## Document text
>> start

Lack of Sustainable thinking = Gulf Coast Oil Spill

In my short career in industrial sales I've been into all types of facilities: nuclear/hydro/coal power plants, chemical plants, drinking water facilities, car manufacturers, chicken plants (live chickens in one door, plastic wrapped chicken - minus feathers, head, feet - out the other), chewing gum factories, contact lens manufacturers, etc.

The facilities that could result in catastrophe if a system fails (power plants, drinking water, and chemical facilities) usually have a redundancy system in place.  This way, if their main system breaks - let's say because of an explosion - the redundant system kicks in to either continue operating, or to shut down operations as a safety precaution.

It is beyond disturbing to me that the oil rig that blew up in the Gulf didn't seem to have a redundant valve that could shut off the flow of oil if such a catastrophe occurred!  While I never once chanted, "Drill Baby, Drill!" (I even called in a local radio show and informed those who were listening that increasing drilling in Alaska or offshore wouldn't affect the price of oil at the pump for another ten years, and at that point by only a few cents!) I was never totally against offshore drilling......but only because I assumed (yes, I know what they say) all safety precautions were in place.  As a mechanical engineer, I never would  have dreamt that a redundant safety system was not in place on an offshore drilling rig.   And yet I am constantly amazed at the lack of sustainable thinking in all areas of life and the ignorance of those who perpetuate it.

It was only last year that BP fought against a law that would require more oversight for offshore drilling.  Time magazine has a good summary of what went wrong on the oil spill titled, "The Meaning of the Mess":

Rigs are equipped with blowout preventers, 40-ft.-high (12 m) stacks of machinery with multiple hydraulic valves that are designed to seal a well should anything go wrong. Crew members on the Horizon couldn't activate the blowout preventer, and a deadman's switch that should have kicked in when control of the rig was lost failed as well. One safety feature the Horizon did not have is an acoustic switch, an additional backup that can activate the blowout preventer remotely. Regulators don't mandate them in the U.S., though they are effectively required in nations like Brazil and Norway.

The best article I've seen regarding the lack of an acoustic switch (the article includes a great schematic) on the BP oil rig is on the Wall Street Journal article titled, Leaking Oil Rig Lacked Safeguard Device.

A comment on the oil rig explosion on The Hill expresses my sentiments exactly:

BP is claiming "a faulty valve" is why the spill cannot be contained. But, check it out, other nations require more than 1 valve. Engineers call that redundancy. If 1 valve fails, there is a backup. You do not need a PHD in organic chemistry to know that only 1 valve was required due to intense lobbying by the Big Oil companies. As bad as it is getting, a "faulty valve" in a nuclear reactor could be a whole lot worse. This is a problem caused by the "human factor", nothing has changed. A policy shift is the solution, conscientious voters can eliminate the human factor, write your Congressman!

Did the engineers and those responsible for the safety of the offshore oil rig ever stop and say:

What happens if we have an explosion and our main valve fails?  What backup system is in place?

The valve is operating almost a mile under the water!  Weren't the odds relatively high that the valve would have an issue operating?  How could something like this be overlooked?  Well....I know how....$$$.  Why spend a few thousand extra on extra safety precautions?  It's not like your company makes billions of dollars a year....oh wait....

>> end

## Aim 1
Can you restate the rows from the line with "green arrow at (431, 212): moved 3 px down" through the last row, putting "pointer" wherever "arrow" appears and changing nothing else? Omit the picture lines from your answer.

## Given records
>> start

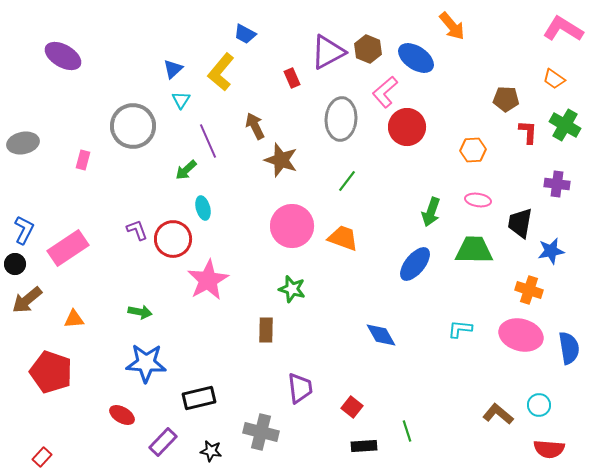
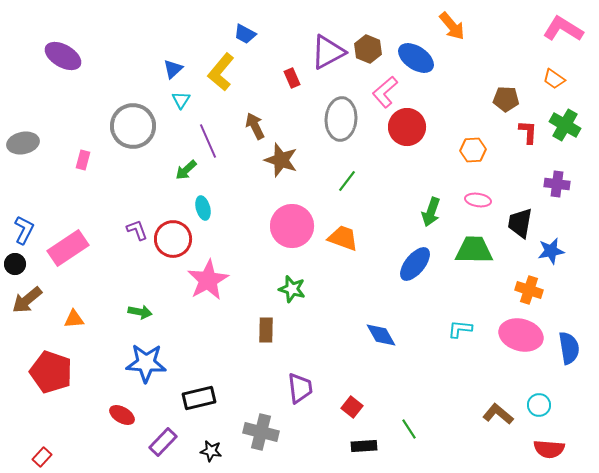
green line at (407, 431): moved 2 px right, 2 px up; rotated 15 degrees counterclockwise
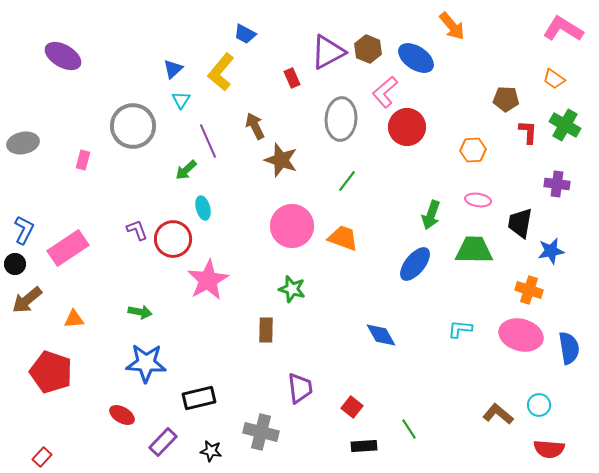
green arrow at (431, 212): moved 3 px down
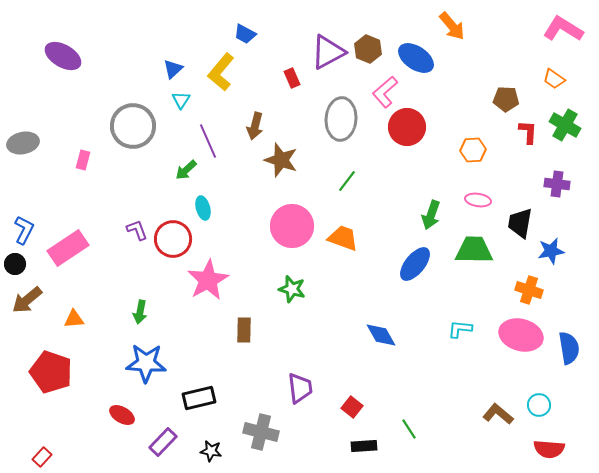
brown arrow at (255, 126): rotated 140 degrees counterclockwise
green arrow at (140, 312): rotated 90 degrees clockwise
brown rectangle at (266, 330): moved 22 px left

>> end

## Aim 2
Can you copy the oil spill post word for word, from "Did the engineers" to "a year....oh wait...."?

## Final answer 1
green pointer at (431, 212): moved 3 px down
brown pointer at (255, 126): rotated 140 degrees counterclockwise
green pointer at (140, 312): rotated 90 degrees clockwise
brown rectangle at (266, 330): moved 22 px left

## Final answer 2
Did the engineers and those responsible for the safety of the offshore oil rig ever stop and say:

What happens if we have an explosion and our main valve fails?  What backup system is in place?

The valve is operating almost a mile under the water!  Weren't the odds relatively high that the valve would have an issue operating?  How could something like this be overlooked?  Well....I know how....$$$.  Why spend a few thousand extra on extra safety precautions?  It's not like your company makes billions of dollars a year....oh wait....